- The Washington Times - Tuesday, August 6, 2002

HANOVER, Germany An exuberant Chancellor Gerhard Schroeder cranked up his election campaign yesterday, warning against military action to topple Iraqi leader Saddam Hussein and saying his government is not prepared for "adventures" in the Middle East.
Breaking out of a recent phase of lackluster speeches and appearances, Mr. Schroeder started the rally in Hanover by bounding onto the stage flashing "V" for victory signs with both hands and followed by his wife.
Mr. Schroeder, whose center-left government is sagging in the polls, pledged to keep up pressure on Saddam to let U.N. weapons inspectors back in, but repeatedly questioned the wisdom of military action to topple him.
"I warn against speculating about war and military action, and tell those who are making plans for such actions to think not only about how they are going in, but to have a political concept," Mr. Schroeder said.

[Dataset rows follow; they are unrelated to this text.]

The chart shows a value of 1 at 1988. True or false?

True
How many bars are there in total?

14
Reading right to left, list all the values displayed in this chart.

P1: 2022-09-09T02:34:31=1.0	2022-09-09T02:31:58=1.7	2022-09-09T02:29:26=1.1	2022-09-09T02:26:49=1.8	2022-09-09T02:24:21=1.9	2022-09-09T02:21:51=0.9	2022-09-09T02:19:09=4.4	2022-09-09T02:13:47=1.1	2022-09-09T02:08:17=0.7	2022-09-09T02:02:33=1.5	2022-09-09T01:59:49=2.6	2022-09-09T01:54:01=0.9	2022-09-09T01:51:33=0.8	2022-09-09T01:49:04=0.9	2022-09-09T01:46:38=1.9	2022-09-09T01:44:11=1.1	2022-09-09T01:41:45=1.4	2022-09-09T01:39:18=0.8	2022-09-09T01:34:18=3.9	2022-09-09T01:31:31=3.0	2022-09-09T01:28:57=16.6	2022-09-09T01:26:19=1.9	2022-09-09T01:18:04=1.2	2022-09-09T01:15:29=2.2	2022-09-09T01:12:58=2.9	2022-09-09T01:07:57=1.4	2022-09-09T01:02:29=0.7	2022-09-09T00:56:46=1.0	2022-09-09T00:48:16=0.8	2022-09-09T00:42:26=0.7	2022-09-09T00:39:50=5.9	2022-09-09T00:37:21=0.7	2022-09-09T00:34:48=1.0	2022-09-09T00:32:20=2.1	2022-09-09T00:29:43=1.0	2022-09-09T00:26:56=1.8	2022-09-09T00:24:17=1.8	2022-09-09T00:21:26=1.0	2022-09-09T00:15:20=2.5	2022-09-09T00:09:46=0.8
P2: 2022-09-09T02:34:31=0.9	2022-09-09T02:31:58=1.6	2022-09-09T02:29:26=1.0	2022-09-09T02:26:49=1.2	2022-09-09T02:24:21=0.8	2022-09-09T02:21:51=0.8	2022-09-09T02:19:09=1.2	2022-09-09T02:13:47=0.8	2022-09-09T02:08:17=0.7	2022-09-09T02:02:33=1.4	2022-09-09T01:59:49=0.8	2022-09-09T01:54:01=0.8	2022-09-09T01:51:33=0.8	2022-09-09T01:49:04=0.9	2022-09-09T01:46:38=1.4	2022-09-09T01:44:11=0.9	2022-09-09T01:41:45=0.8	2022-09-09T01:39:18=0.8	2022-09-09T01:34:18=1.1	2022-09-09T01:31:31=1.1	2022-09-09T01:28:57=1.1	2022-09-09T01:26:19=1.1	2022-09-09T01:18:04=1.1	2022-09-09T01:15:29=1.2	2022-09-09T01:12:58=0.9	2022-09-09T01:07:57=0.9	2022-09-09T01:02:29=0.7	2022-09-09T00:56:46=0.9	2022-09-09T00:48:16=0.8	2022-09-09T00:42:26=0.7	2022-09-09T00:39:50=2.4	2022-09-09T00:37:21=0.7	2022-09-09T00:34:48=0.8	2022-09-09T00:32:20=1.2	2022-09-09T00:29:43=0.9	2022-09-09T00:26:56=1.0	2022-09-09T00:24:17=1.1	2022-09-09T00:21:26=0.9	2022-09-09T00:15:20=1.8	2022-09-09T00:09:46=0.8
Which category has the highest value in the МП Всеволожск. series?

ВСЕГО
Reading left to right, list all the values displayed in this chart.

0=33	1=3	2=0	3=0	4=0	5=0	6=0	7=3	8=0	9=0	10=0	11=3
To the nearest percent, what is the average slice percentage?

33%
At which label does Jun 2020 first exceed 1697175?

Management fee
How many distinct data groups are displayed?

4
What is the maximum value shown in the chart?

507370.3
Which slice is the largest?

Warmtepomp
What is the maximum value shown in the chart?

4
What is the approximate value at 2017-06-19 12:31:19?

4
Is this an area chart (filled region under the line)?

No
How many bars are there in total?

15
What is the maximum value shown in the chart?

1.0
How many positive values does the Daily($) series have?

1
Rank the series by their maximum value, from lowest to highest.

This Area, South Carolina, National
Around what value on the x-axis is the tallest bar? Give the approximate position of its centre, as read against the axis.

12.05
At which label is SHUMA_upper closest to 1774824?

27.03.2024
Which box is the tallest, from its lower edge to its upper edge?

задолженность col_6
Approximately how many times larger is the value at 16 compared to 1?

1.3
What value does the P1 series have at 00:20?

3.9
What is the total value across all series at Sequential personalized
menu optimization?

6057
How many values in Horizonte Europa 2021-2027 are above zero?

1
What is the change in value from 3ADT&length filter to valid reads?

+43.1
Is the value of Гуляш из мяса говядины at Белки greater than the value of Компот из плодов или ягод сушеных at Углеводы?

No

"We are ready for solidarity, but this land will not be prepared for adventures, as long as I'm in control," Mr. Schroeder said. "I believe we should keep up the pressure on Saddam Hussein, yes. But I'm not for playing around with war or military action."
His warning came amid escalating talk in Washington of a U.S. military operation against Saddam.
Mr. Schroeder fended off the suggestion that he was exploiting the issue for his campaign, arguing that a NATO conference on Iraq is to convene Sept. 23, the day after German elections, and voters needed to know where a future government stands on the issue.
Edmund Stoiber, his conservative challenger, has played down Iraq, arguing that "it makes no sense to discuss such hypothetical questions and possibly generate fear."
Yesterday's rally in Hanover capital of the western state of Lower Saxony, a Social Democratic stronghold where Mr. Schroeder served as governor before his 1998 election win was the first of 400 planned campaign events.
Analysts have said Mr. Schroeder should be focusing on his economic agenda, and the chancellor responded by calling on business leaders to think beyond their bottom lines.
"Those who have an economic power have to be responsible for our society," he said.
The Social Democrats have trailed in the polls for months as Mr. Stoiber focused on the economic slowdown that has forced Mr. Schroeder to lower his sights on cutting unemployment.
The chancellor had looked strained recently, with his pledges to reform the labor market all but buried and his image as a man of action faltering.
A couple of scandals have eroded Mr. Schroeder's popularity in the past three weeks. He fired his defense minister amid charges of financial impropriety, and his government was implicated in orchestrating the removal of the chief executive of phone giant Deutsche Telekom.
A poll conducted by the Forsa institute and published last Wednesday showed the opposition Christian Democrats with 42 percent and the Social Democrats with 35 percent of the vote a gap 3 points wider than a week earlier.